> _ASSIGNED TASK_:
Please repeat the lines below exactly. Begin with the line containing "1088 383 7.06" and go on through the line containing "1231 420 5.74".

> _AVAILABLE RECORDS_:

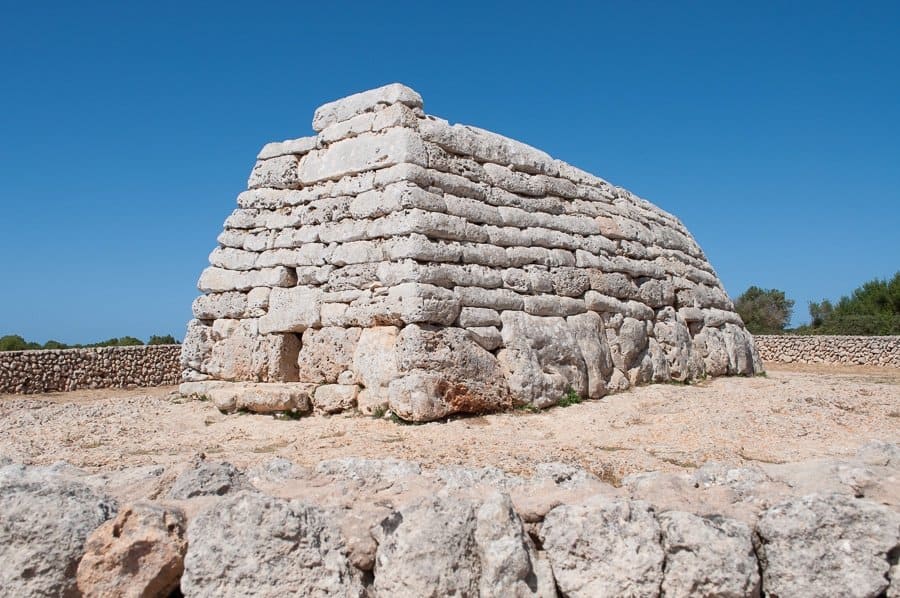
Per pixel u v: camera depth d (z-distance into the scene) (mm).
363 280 11445
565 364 12555
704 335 17016
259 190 13430
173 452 8969
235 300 13148
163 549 5125
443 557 4984
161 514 5242
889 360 30328
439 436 9602
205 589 4992
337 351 11664
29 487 5492
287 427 10703
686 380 15742
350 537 5262
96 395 21953
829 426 9867
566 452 8430
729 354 17625
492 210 12461
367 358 11117
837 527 4988
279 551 5031
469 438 9500
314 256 12242
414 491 5875
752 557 5035
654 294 15664
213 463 6117
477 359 11109
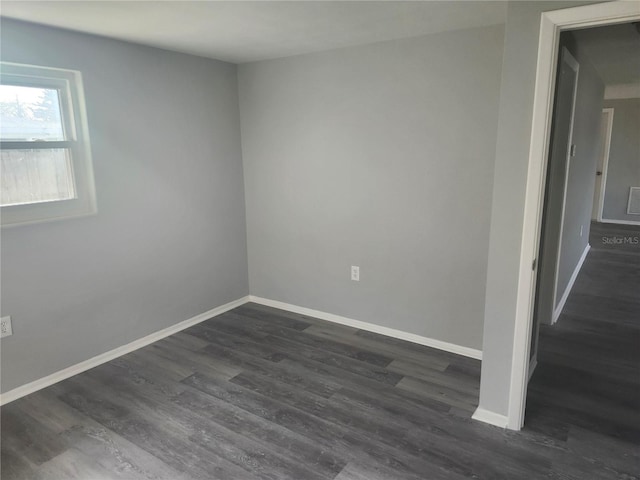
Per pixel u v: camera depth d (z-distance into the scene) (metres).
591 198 5.90
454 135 2.99
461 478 2.04
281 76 3.68
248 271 4.34
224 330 3.71
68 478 2.07
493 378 2.40
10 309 2.66
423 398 2.68
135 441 2.32
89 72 2.88
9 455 2.23
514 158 2.13
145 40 3.02
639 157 7.62
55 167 2.84
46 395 2.75
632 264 5.53
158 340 3.52
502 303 2.29
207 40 3.02
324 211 3.71
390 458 2.17
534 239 2.15
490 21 2.63
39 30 2.61
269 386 2.84
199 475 2.08
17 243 2.65
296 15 2.43
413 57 3.03
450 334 3.28
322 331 3.67
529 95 2.05
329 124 3.52
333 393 2.75
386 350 3.32
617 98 7.55
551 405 2.59
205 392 2.78
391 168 3.29
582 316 3.94
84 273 3.01
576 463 2.12
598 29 2.83
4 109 2.59
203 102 3.66
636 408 2.56
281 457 2.19
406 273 3.39
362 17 2.50
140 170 3.26
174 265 3.61
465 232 3.08
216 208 3.91
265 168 3.98
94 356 3.13
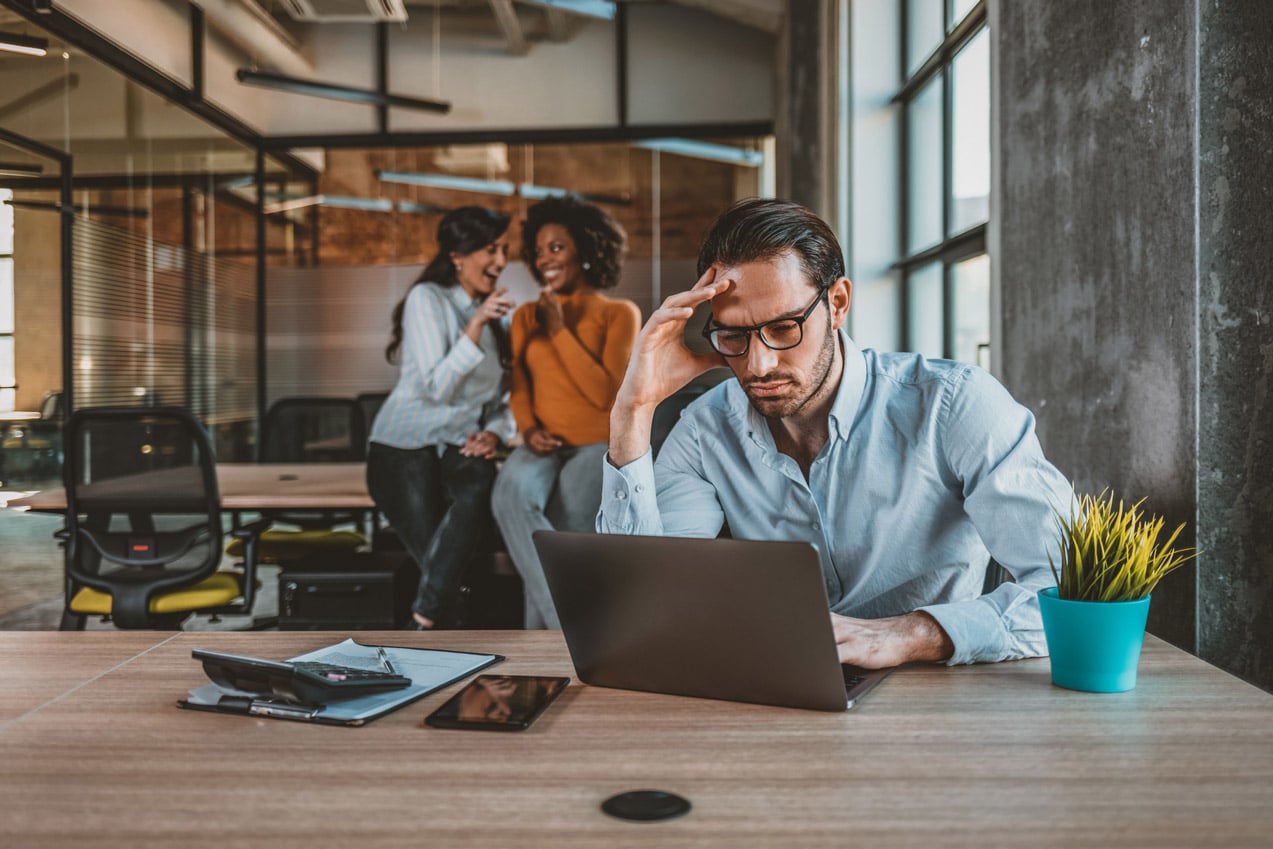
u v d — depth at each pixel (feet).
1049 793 2.94
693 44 24.40
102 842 2.70
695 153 24.58
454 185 25.44
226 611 10.91
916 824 2.75
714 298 4.50
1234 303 5.72
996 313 9.25
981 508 4.77
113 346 19.80
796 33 20.45
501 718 3.61
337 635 5.08
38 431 17.61
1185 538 5.83
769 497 5.31
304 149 25.50
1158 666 4.29
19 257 17.08
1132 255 6.40
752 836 2.68
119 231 19.97
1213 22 5.67
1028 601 4.41
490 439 10.93
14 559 17.35
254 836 2.73
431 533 10.91
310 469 14.28
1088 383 7.06
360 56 24.88
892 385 5.11
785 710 3.77
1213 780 3.02
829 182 17.67
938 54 13.92
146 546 10.38
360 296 26.21
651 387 4.91
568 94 24.63
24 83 17.01
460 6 24.71
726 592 3.72
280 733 3.58
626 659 4.04
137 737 3.55
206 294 23.52
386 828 2.77
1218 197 5.71
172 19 21.17
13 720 3.74
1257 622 5.77
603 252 10.45
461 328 11.03
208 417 23.62
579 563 4.00
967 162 12.80
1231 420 5.74
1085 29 7.02
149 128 21.02
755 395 4.56
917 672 4.24
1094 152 6.91
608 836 2.69
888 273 16.78
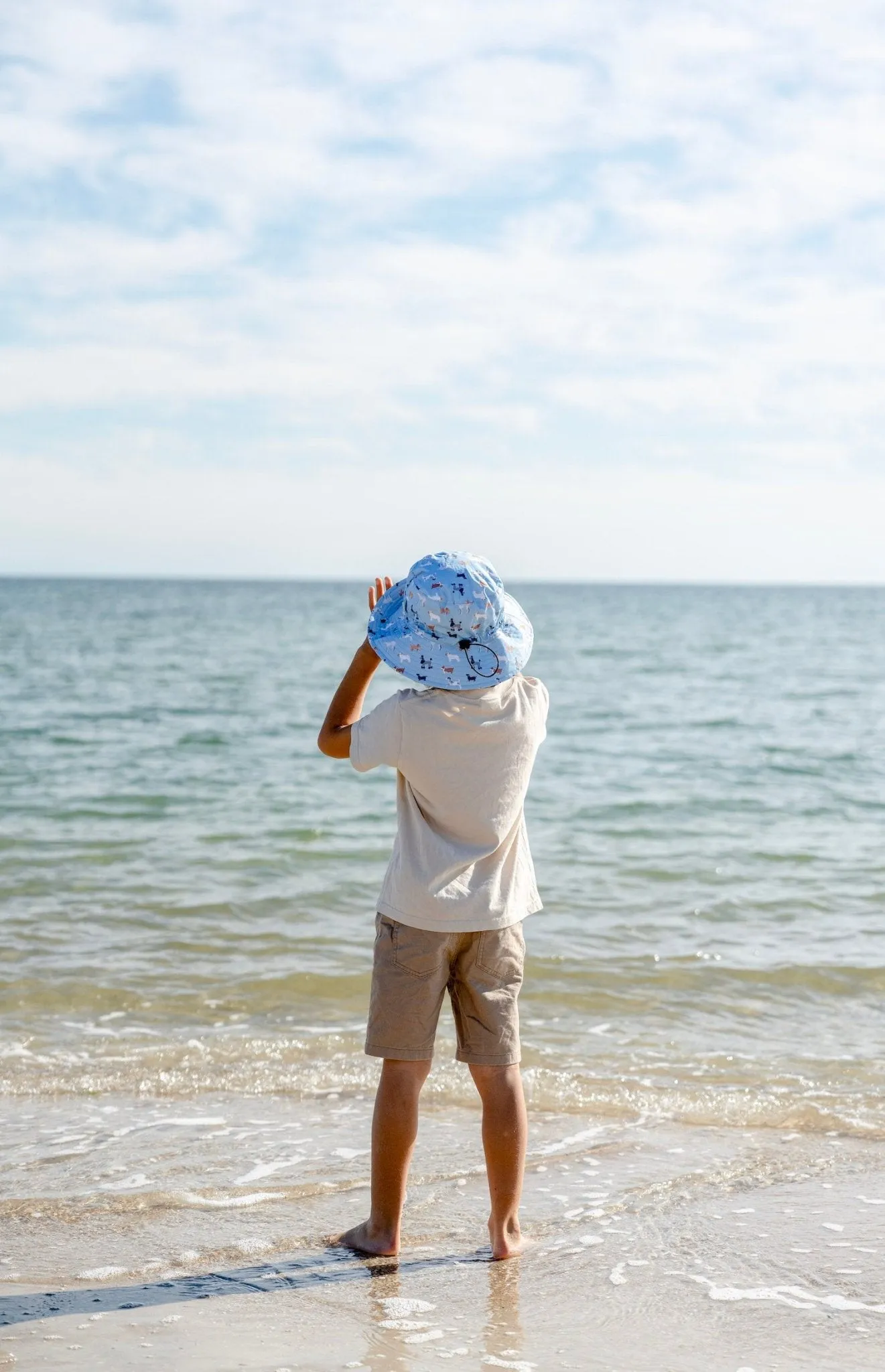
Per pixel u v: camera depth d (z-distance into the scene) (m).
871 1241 2.96
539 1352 2.41
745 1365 2.34
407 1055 2.90
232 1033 4.78
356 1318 2.57
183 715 19.42
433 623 2.89
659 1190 3.33
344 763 13.91
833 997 5.31
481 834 2.90
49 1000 5.14
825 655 39.88
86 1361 2.35
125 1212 3.16
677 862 8.34
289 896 7.07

> _ANSWER BOX_:
1088 383 7.06
360 56 24.88
892 385 5.11
785 710 3.77
1213 780 3.02
829 182 17.67
938 54 13.92
146 546 10.38
360 296 26.21
651 387 4.91
568 94 24.63
24 83 17.01
460 6 24.71
726 592 3.72
280 733 3.58
626 659 4.04
137 737 3.55
206 294 23.52
386 828 2.77
1218 197 5.71
172 19 21.17
13 720 3.74
1257 622 5.77
603 252 10.45
461 328 11.03
208 417 23.62
579 563 4.00
967 162 12.80
1231 420 5.74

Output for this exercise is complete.